Tuesday, September 29, 2009
Fritter Chronicles: Can't Get Enough
What's not to like about corn? It's sweet, it makes a fun sound and it's happy being a main course, side dish or condiment. Now contributor Jim Dixon of Real Good Food's foments on his fritter fascination with a recipe that includes this versatile vegetable.
I had some leftover corn on the cob, and while I’d planned to do a simple corn and tomato salad, I ended up making corn calas, a rice fritter we’d had when we ate at Cochon in New Orleans.

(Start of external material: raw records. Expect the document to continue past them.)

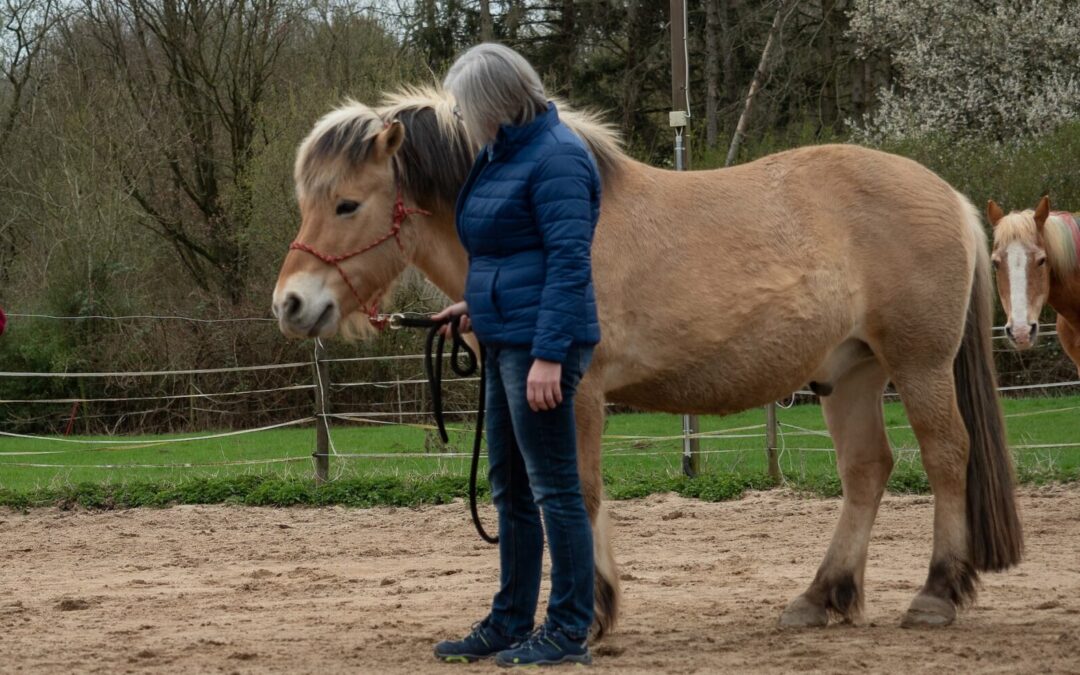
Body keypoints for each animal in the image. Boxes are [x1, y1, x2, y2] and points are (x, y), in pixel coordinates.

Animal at [270, 86, 1019, 635]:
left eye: (347, 203)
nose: (291, 303)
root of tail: (950, 198)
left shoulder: (575, 392)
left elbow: (579, 493)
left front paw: (588, 614)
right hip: (850, 373)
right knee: (867, 470)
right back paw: (821, 596)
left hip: (919, 366)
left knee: (948, 455)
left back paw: (936, 593)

I’ve said before how familiar the simple Cajun food seemed, and the calas sure seemed related to all the other fritters I make.

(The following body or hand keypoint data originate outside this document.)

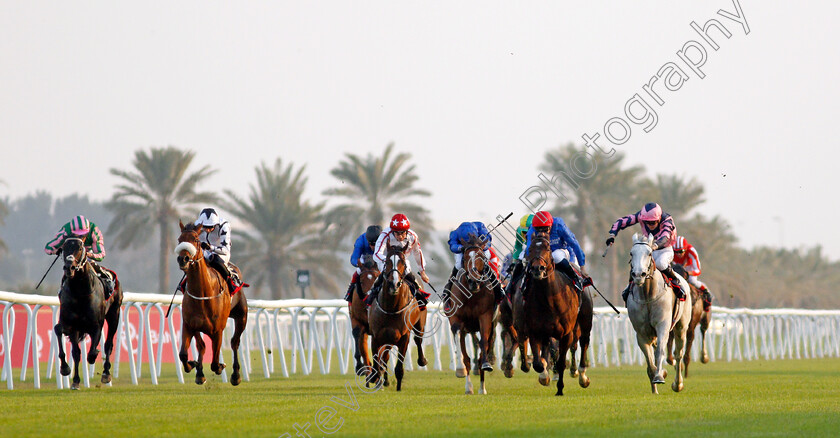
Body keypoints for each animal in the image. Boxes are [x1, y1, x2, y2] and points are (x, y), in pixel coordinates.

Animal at [53, 238, 123, 388]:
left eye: (80, 248)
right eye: (64, 247)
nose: (69, 267)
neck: (80, 292)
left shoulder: (96, 325)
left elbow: (91, 353)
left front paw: (95, 354)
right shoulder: (71, 325)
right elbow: (73, 349)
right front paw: (68, 372)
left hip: (114, 315)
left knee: (108, 344)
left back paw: (106, 373)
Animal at [173, 221, 246, 384]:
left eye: (196, 240)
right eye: (179, 240)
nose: (183, 259)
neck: (203, 293)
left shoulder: (217, 330)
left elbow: (214, 363)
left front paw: (220, 366)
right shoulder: (189, 325)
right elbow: (184, 354)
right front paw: (194, 365)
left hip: (241, 316)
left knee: (234, 342)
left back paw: (236, 375)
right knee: (201, 346)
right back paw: (200, 373)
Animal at [370, 245, 430, 392]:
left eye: (402, 261)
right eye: (387, 261)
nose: (394, 284)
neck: (391, 308)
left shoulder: (404, 337)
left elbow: (399, 366)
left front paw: (398, 387)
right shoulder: (376, 336)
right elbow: (377, 361)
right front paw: (376, 378)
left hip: (420, 323)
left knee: (418, 339)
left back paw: (422, 360)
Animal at [446, 238, 498, 396]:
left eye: (482, 257)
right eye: (465, 257)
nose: (474, 282)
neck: (471, 295)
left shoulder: (485, 316)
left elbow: (484, 343)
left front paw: (486, 364)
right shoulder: (456, 318)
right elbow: (457, 336)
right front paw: (460, 370)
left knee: (484, 346)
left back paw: (482, 388)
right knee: (467, 357)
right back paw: (469, 386)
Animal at [516, 234, 580, 396]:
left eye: (548, 248)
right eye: (530, 249)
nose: (537, 268)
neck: (550, 301)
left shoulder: (566, 334)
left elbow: (561, 361)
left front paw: (560, 388)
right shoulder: (535, 331)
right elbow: (539, 363)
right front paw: (544, 376)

Calas traditionally were sort of rice beignets, deep fried and served with sugar or cane syrup. These are pan fried, more like corn cakes.
Corn and Rice Calas
Adapted from Real Cajun: Rustic Home Cooking from Donald Link's Louisiana
Combine the kernels cut from 2-3 ears of cooked corn with half an onion, finely diced, a diced frying pepper (like a Jimmy Nardello, although any sweet or even a hot pepper would work), a couple of eggs, a cup or so of cooked rice, and a few tablespoons each of flour and corn meal. Season with sea salt, freshly ground pepper and healthy dash of cayenne.
Heat a heavy skillet and add enough olive oil to cover the bottom. Drop spoonfulls of the batter into the skillet and flip when nicely browned. Sprinkle with flor de sal.